Une baleine noire, prisonnière d'un engin de pêche, a été signalée au large de l'île Bonaventure, près de Percé.

Un texte de Joane Bérubé

Une tournée d’observation de Pêches et Océans a permis de visualiser une baleine entortillée dans des câbles blancs. Pêches et Océans Canada (MPO) survole la zone depuis lundi et indique surveiller la situation de près.

L’équipe du MPO a tenté, mardi matin, de repérer à nouveau la baleine, mais sans succès, jusqu'en milieu d'après-midi.

Un navire de la garde côtière est en route. Les experts feront le point sur la situation plus tard dans la journée, mardi.

L’équipe du MPO continuera de documenter la situation. Un autre vol est prévu demain.

L’animal a été identifié par l’équipe de la Nouvelle-Angleterre. Il s’agit d’un mâle né vers 2002 et qui porte le no 3245.

Dégagement sous moratoire

C’est la première fois qu’une baleine noire empêtrée dans un filet de pêche est observée depuis la mise en place de mesures pour protéger l'espèce.

Il n'y aura pas de tentative de la part des employés du MPO pour dégager la baleine. La consigne pourrait changer selon l'évolution des événements.

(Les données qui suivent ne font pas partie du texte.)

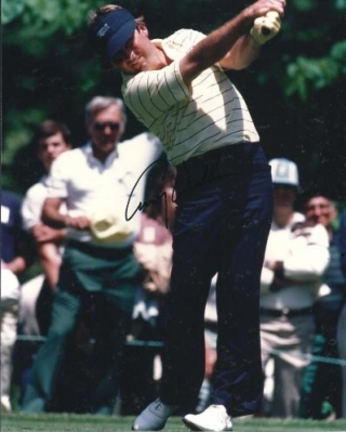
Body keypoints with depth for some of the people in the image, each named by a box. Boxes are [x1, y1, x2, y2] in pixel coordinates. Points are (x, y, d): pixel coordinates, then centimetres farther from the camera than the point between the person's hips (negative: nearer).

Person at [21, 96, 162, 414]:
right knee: (60, 331, -9)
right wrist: (69, 220, -16)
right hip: (80, 259, -2)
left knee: (113, 341, 4)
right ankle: (34, 406, -10)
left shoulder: (140, 151, 10)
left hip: (123, 263, 2)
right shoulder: (69, 162, 8)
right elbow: (48, 212, 4)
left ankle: (102, 410, 12)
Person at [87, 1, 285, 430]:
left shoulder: (184, 37, 14)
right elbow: (193, 65, -18)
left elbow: (235, 57, 5)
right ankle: (175, 394, 11)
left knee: (239, 286, -6)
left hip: (248, 169, 2)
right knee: (186, 288, -6)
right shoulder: (136, 88, -6)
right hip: (199, 182, -2)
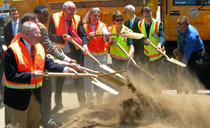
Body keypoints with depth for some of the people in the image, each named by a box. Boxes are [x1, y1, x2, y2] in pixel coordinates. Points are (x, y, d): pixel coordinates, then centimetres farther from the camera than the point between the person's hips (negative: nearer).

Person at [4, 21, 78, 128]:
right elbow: (10, 76, -23)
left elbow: (48, 64, 1)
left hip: (35, 94, 7)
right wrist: (31, 75, -27)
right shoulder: (12, 50, -22)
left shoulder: (39, 48, 1)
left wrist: (65, 69, -13)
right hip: (17, 95, -7)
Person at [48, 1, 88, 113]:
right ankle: (58, 104, 29)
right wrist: (62, 37, -24)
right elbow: (50, 35, -7)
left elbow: (82, 34, -10)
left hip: (76, 53, 0)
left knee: (79, 79, 6)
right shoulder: (54, 18, -4)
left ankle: (83, 103, 20)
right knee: (59, 80, 12)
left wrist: (84, 45, -29)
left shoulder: (78, 19, -2)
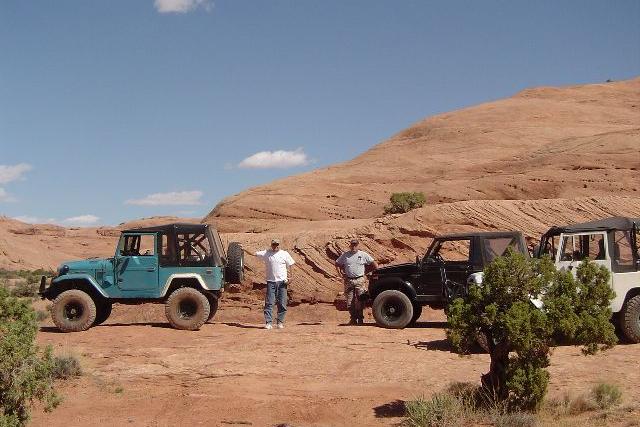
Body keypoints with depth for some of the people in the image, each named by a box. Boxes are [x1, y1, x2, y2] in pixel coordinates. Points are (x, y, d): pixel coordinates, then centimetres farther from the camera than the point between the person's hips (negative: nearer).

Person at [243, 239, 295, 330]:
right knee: (269, 303, -5)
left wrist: (289, 277, -1)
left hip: (282, 281, 0)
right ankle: (268, 323, -3)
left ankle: (280, 322, 10)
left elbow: (290, 266, 10)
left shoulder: (285, 254, 8)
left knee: (282, 303, 1)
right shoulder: (266, 253, 7)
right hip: (271, 281, 0)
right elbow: (253, 253, 5)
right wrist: (244, 249, -8)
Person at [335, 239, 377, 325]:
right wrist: (341, 273, 8)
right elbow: (337, 264, 20)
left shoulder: (363, 255, 4)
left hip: (360, 280, -2)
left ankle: (360, 319, 1)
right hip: (348, 280, 2)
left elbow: (374, 264, 9)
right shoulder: (345, 255, 8)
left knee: (359, 301, -6)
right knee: (350, 302, 3)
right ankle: (353, 319, 13)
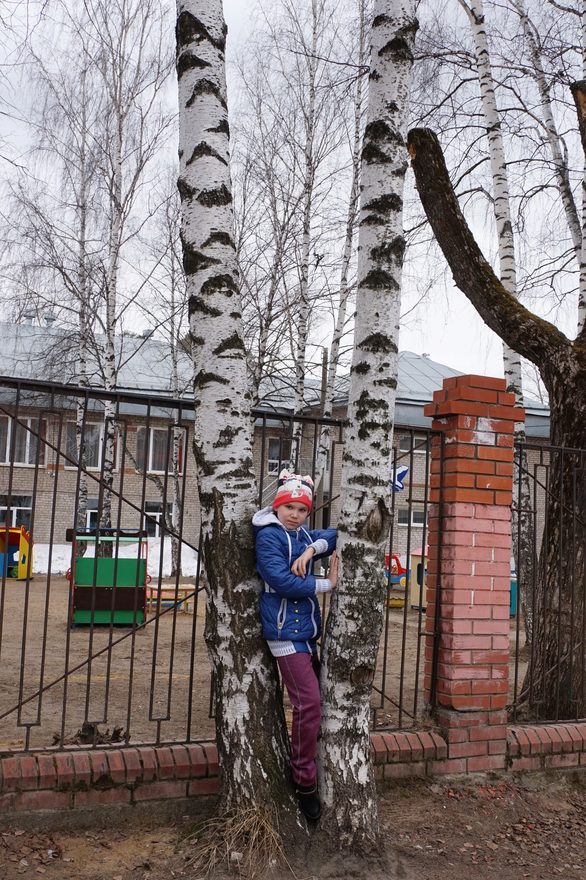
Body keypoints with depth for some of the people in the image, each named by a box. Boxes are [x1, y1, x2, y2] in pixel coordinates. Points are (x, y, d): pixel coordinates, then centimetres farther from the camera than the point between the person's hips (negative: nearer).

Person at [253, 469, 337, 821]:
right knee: (309, 703, -11)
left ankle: (307, 772, 25)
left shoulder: (303, 535, 14)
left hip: (308, 630, 8)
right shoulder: (269, 536, -10)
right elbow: (282, 581, -20)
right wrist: (327, 585, -13)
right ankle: (305, 784, 1)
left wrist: (313, 548, -14)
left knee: (314, 702, 12)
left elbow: (333, 535, 4)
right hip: (286, 630, -8)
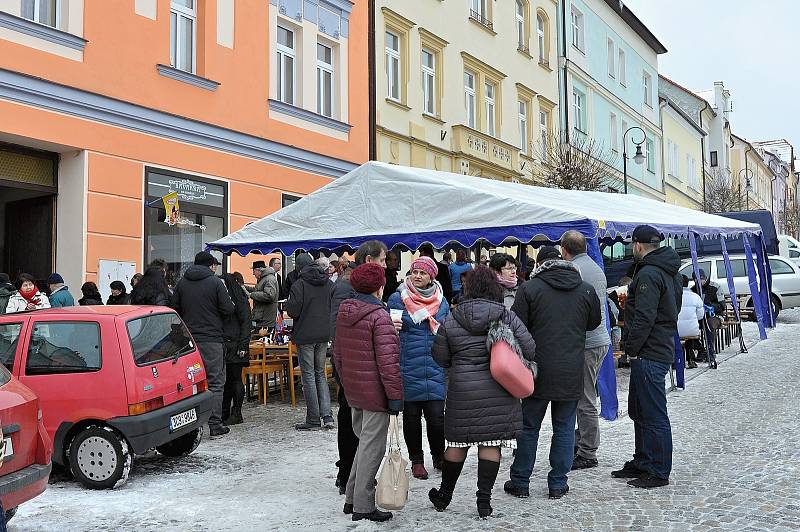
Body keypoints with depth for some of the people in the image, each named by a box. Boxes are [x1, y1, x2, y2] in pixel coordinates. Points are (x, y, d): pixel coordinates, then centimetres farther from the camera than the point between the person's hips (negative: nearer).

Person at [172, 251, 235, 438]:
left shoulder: (181, 283, 7)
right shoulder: (216, 282, -7)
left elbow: (175, 309, 9)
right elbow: (228, 309, -9)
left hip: (188, 339, 4)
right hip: (212, 340, -4)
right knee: (215, 382, 2)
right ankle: (215, 424, 1)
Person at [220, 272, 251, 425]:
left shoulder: (240, 300, -4)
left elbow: (246, 323, -9)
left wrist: (243, 346, -15)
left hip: (235, 346, -6)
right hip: (223, 346, 7)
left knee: (235, 378, -2)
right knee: (225, 380, 8)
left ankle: (236, 414, 4)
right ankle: (225, 413, 14)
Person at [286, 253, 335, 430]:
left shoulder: (299, 285, -12)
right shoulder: (329, 283, 5)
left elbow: (292, 311, -15)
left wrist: (288, 303, 5)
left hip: (305, 336, -5)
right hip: (324, 335, 5)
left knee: (308, 376, 1)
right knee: (321, 374, 15)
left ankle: (313, 420, 4)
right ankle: (327, 416, 6)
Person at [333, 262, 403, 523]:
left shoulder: (344, 313, 8)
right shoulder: (379, 317, -17)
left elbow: (337, 354, 16)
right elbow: (387, 361, -20)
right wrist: (395, 395, -16)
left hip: (353, 391, 8)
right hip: (376, 393, -8)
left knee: (363, 441, 21)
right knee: (372, 448, 1)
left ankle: (352, 498, 26)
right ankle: (363, 507, 8)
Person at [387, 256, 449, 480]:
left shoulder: (441, 301, 9)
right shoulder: (397, 299, 0)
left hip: (435, 369, 1)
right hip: (407, 368, -1)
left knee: (436, 415, -3)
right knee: (411, 415, 8)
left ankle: (439, 456, 21)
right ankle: (416, 460, 24)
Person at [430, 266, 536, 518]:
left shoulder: (451, 320, -2)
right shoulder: (508, 316, -4)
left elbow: (441, 358, 4)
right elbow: (530, 350, -3)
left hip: (463, 391, 1)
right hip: (499, 392, -1)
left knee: (458, 443, 12)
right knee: (491, 444, 6)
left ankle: (444, 496, 27)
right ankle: (484, 500, 8)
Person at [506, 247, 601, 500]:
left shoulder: (529, 288, -7)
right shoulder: (587, 289, 2)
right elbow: (594, 322, 16)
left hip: (539, 370, -2)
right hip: (572, 374, 2)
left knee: (529, 427, 10)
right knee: (564, 428, 12)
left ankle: (520, 481, 17)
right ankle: (558, 484, 15)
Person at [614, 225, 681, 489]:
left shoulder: (648, 274, -17)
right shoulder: (669, 273, 16)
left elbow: (644, 318, -23)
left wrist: (632, 349, -14)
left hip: (649, 355, -11)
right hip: (663, 347, 11)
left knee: (653, 415, -4)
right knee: (638, 410, 19)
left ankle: (659, 472, 3)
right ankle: (642, 462, 29)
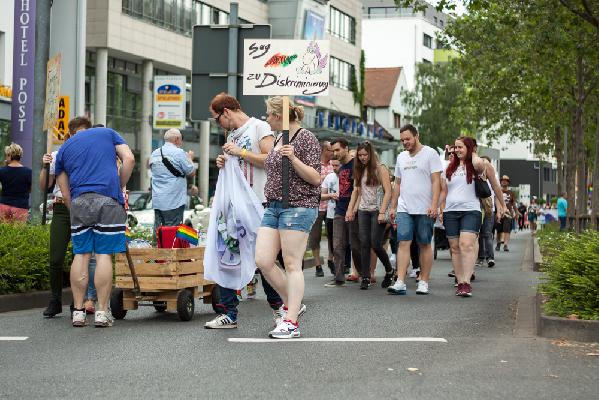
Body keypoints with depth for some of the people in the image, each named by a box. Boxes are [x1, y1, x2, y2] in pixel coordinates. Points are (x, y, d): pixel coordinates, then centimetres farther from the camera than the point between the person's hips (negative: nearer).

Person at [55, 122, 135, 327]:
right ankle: (102, 312, -3)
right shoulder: (107, 133, 19)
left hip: (79, 201, 2)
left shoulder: (63, 149, 22)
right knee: (104, 255, -2)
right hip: (109, 199, -2)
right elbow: (129, 159, 3)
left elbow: (65, 194, 16)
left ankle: (78, 312, 6)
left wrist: (75, 212, 25)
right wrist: (120, 187, 10)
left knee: (80, 255, 6)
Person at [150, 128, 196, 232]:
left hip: (157, 201, 6)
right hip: (174, 201, -6)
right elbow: (191, 172, -4)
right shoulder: (179, 153, -9)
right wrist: (190, 158, 16)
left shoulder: (154, 154, 11)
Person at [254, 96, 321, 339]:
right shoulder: (277, 140, 19)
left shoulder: (306, 138, -6)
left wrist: (293, 158, -21)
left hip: (298, 207, -8)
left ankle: (291, 321, -4)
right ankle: (293, 304, 15)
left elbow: (315, 178, -10)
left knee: (292, 265, -7)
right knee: (263, 261, -1)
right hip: (273, 207, 8)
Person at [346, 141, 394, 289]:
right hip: (363, 211, 5)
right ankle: (365, 277, 2)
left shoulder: (380, 168, -4)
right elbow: (356, 191, 18)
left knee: (375, 244, -8)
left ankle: (389, 271, 15)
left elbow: (388, 191, -9)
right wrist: (350, 209, 8)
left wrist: (382, 212, -16)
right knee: (364, 244, -1)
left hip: (377, 210, -5)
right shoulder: (359, 170, 13)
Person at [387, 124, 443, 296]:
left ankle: (423, 282, 10)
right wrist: (393, 207, 16)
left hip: (424, 210, -4)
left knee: (424, 245, 3)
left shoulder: (430, 154, -2)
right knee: (404, 243, -6)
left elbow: (436, 181, -8)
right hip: (404, 209, 4)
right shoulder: (401, 157, 16)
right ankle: (400, 283, -12)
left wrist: (434, 205, -17)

Le porte-parole et directeur de recherche au Groupe de recherche et d’éducation sur les mammifères marins, Robert Michaud, rappelle que libérer une baleine d’un engin de pêche ou de filets de bouée demeure une opération très complexe. « On espère lors d’une prochaine observation revoir l’animal sans ses gréements, sans ses cordages, ce serait le dénouement le plus positif », ajoute M. Michaud.

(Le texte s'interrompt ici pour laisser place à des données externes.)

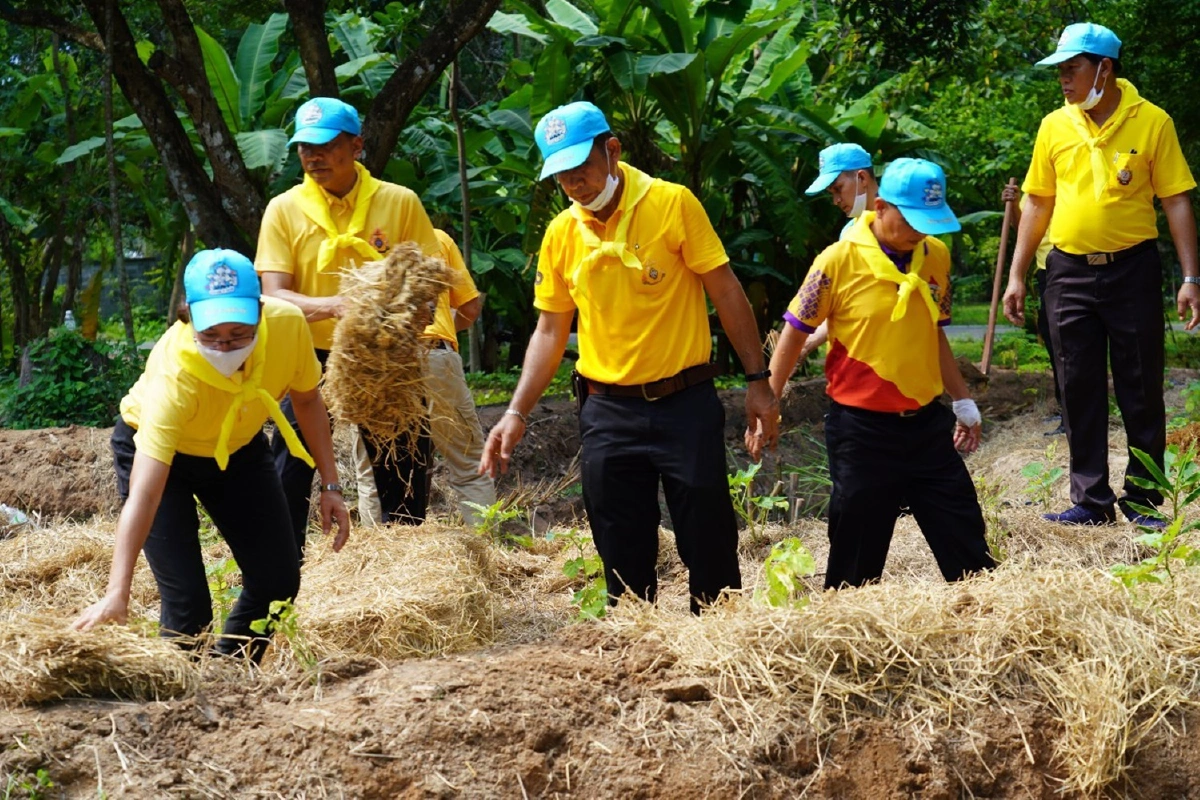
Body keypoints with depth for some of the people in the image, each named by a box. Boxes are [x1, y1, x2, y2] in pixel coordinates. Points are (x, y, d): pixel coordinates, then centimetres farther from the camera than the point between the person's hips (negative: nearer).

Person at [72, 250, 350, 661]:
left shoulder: (287, 324, -30)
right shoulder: (174, 375, -42)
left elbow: (307, 399, -5)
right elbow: (143, 495, -47)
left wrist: (330, 485, -7)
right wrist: (117, 595, -55)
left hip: (239, 446, 5)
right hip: (155, 448, -5)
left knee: (279, 581, 3)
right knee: (187, 601, -16)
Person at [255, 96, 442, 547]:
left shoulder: (399, 202, 0)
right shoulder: (284, 210, -1)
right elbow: (273, 294, -8)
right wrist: (332, 306, -27)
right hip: (312, 358, 0)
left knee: (404, 483, 7)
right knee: (288, 480, -3)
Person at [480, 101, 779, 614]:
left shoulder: (672, 204, -7)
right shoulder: (561, 234, 4)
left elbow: (726, 292, -5)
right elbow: (550, 331, 11)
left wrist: (757, 382, -7)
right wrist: (517, 412, 3)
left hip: (685, 403, -3)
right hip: (608, 412, 3)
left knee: (710, 548, 0)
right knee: (623, 558, 6)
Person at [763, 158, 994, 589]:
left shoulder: (936, 256, 4)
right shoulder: (840, 260, -11)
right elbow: (795, 332, -4)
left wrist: (963, 401, 21)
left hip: (926, 422, 5)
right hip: (862, 429, -5)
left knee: (965, 538, 8)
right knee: (858, 555, 3)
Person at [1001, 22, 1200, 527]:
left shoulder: (1151, 122, -5)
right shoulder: (1055, 126, 5)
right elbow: (1038, 203, 11)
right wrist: (1016, 275, 8)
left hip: (1132, 271, -3)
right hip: (1069, 273, 3)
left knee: (1141, 390, 3)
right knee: (1079, 391, 5)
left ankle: (1144, 499, 13)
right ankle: (1091, 500, 12)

Cet été, la tentative de sauvetage d’une baleine entortillée dans un engin de pêche s’est soldée par la mort d’un pêcheur au large de Shippagan. Depuis, un moratoire a été imposé sur ce type de sauvetage.

Le MPO ne connaît pas l'état de santé de la baleine.

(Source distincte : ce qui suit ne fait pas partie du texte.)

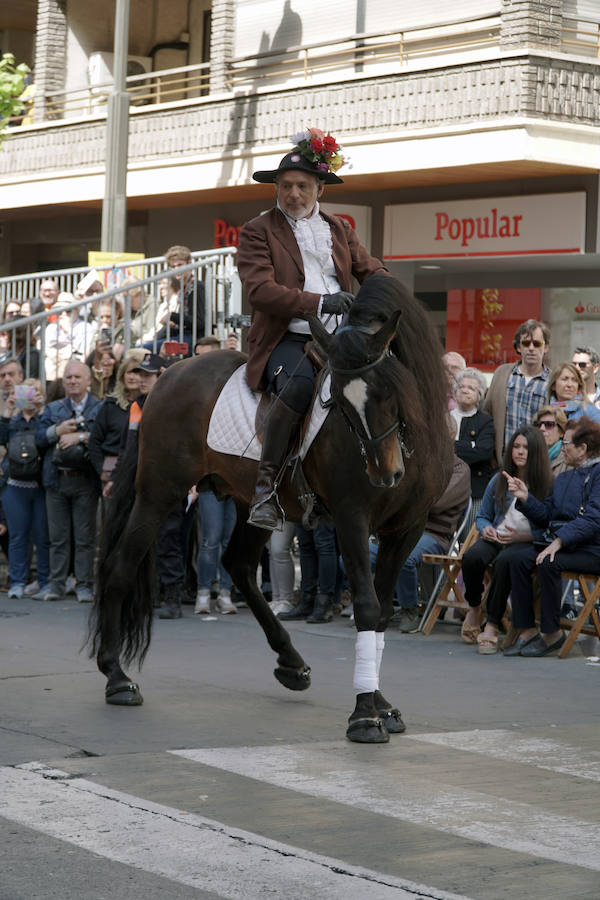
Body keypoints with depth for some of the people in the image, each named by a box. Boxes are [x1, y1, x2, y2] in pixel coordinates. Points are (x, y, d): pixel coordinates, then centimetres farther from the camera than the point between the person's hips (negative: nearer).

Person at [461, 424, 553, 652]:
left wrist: (523, 536, -15)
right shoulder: (499, 480, 14)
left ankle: (492, 626, -32)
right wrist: (486, 529, 0)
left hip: (527, 541, -4)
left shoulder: (546, 484, 0)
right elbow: (482, 516, 23)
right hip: (496, 538, 4)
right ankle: (474, 608, -2)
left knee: (504, 561, -38)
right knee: (471, 556, -30)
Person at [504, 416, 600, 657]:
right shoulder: (564, 478, 21)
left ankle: (551, 634, -18)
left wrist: (559, 540, -25)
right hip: (560, 543, 8)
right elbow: (546, 515, 17)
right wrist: (525, 498, 1)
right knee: (519, 559, -15)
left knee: (547, 563, -32)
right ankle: (526, 631, -15)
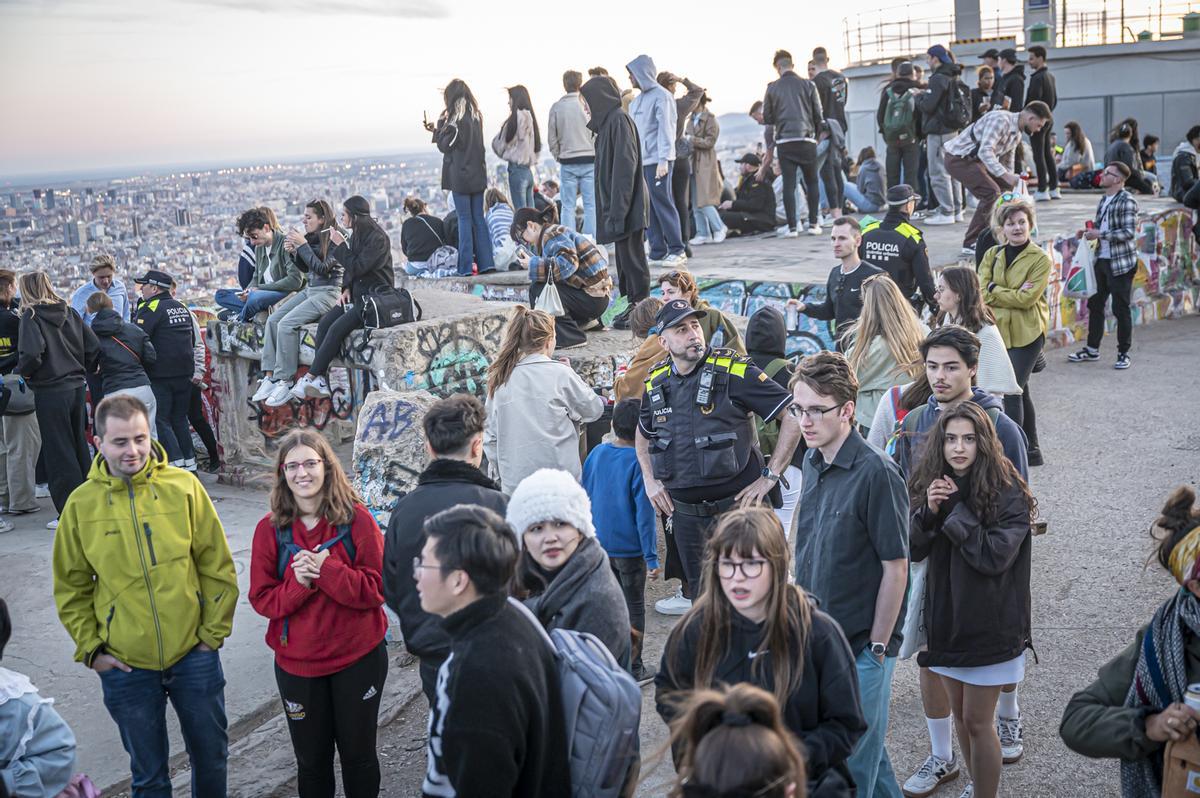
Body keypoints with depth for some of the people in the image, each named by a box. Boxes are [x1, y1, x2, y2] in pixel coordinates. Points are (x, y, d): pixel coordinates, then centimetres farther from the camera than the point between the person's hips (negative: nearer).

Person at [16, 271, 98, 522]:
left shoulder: (31, 316, -10)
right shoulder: (69, 312, 6)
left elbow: (31, 354, -23)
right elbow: (94, 347, 3)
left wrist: (23, 371, -3)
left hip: (50, 391, -6)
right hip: (76, 387, 6)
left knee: (59, 453, 1)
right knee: (79, 445, 18)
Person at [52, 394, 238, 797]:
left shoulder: (184, 487, -9)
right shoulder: (82, 503, -6)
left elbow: (218, 567, -3)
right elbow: (71, 587, 4)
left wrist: (213, 632, -4)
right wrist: (89, 648, -1)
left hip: (193, 654, 0)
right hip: (126, 665, 0)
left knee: (211, 756, 17)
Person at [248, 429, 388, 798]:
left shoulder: (357, 518, -12)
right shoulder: (270, 528, -6)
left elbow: (377, 588, -14)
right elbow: (262, 599, -5)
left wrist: (326, 569, -25)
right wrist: (298, 583, -23)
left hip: (358, 659, -1)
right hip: (297, 664, 2)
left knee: (358, 754, 16)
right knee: (311, 760, 17)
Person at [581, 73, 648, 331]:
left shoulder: (619, 120, -14)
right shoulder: (609, 121, 15)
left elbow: (625, 166, -20)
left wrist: (617, 210, -23)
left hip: (625, 202, -10)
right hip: (619, 202, 10)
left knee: (631, 256, -4)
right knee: (625, 256, 13)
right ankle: (634, 306, 20)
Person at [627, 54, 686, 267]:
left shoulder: (661, 96, -5)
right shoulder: (636, 101, 19)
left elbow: (665, 129, -12)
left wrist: (663, 160, -19)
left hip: (657, 161, -8)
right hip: (640, 162, 8)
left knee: (663, 203, -8)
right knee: (647, 207, 4)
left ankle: (677, 251, -4)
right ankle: (657, 250, 9)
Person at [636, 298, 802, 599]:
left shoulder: (733, 370, -11)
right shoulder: (655, 382, 6)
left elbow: (794, 415, -12)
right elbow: (643, 434, 25)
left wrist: (770, 476, -11)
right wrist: (650, 481, 11)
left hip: (737, 504, -5)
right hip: (684, 512, 5)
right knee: (700, 594, 16)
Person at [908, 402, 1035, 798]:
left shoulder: (1008, 492, -15)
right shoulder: (932, 483, 0)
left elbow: (996, 555, -23)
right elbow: (914, 550, 0)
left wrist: (954, 511, -21)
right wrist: (929, 511, -18)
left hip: (989, 626, -5)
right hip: (947, 617, 6)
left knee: (977, 721, 1)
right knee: (960, 713, 18)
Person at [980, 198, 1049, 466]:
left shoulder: (1040, 259, -6)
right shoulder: (992, 255, 7)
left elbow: (1027, 298, -17)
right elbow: (982, 292, -4)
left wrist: (995, 289, -10)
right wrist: (1013, 294, -15)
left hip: (1027, 333, -5)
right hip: (998, 331, 5)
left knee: (1012, 389, -15)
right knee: (1020, 390, 15)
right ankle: (1031, 451, 27)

Hécatombe dans le Saint-Laurent

Cet été, dix carcasses de baleines noires, aussi appelées baleines franches, ont été repêchées dans le golfe Saint-Laurent.

Il s’agit d’une mortalité sans précédent pour ce mammifère marin, classé comme espèce en voie de disparition. Les collisions avec les bateaux et les prises accidentelles dans les engins de pêche sont parmi les principales causes de mortalité précoce. Sa présence dans le Saint-Laurent est un phénomène récent.

Pour protéger l’animal, Pêches et Océans a imposé au début d’août une limite de vitesse de 10 nœuds (18,5 km/h) à tous les navires mesurant au moins 20 mètres qui circulent dans le golfe qui s’étend de la Côte-Nord du Québec au nord de l’Île-du-Prince-Édouard.

La pêche au crabe s’est terminée plus tôt dans une zone très fréquentée par les baleines.

La stratégie de surveillance du golfe par le ministère s’inscrit aussi parmi les mesures mises en place par le ministre des Pêches pour protéger la population de baleines noires.

Le ministre de Pêches et Océans Canada, Dominic LeBlanc, attend les résultats des nécropsies des carcasses de baleines récupérées cet été avant de voir si d’autres mesures de protection seront imposées.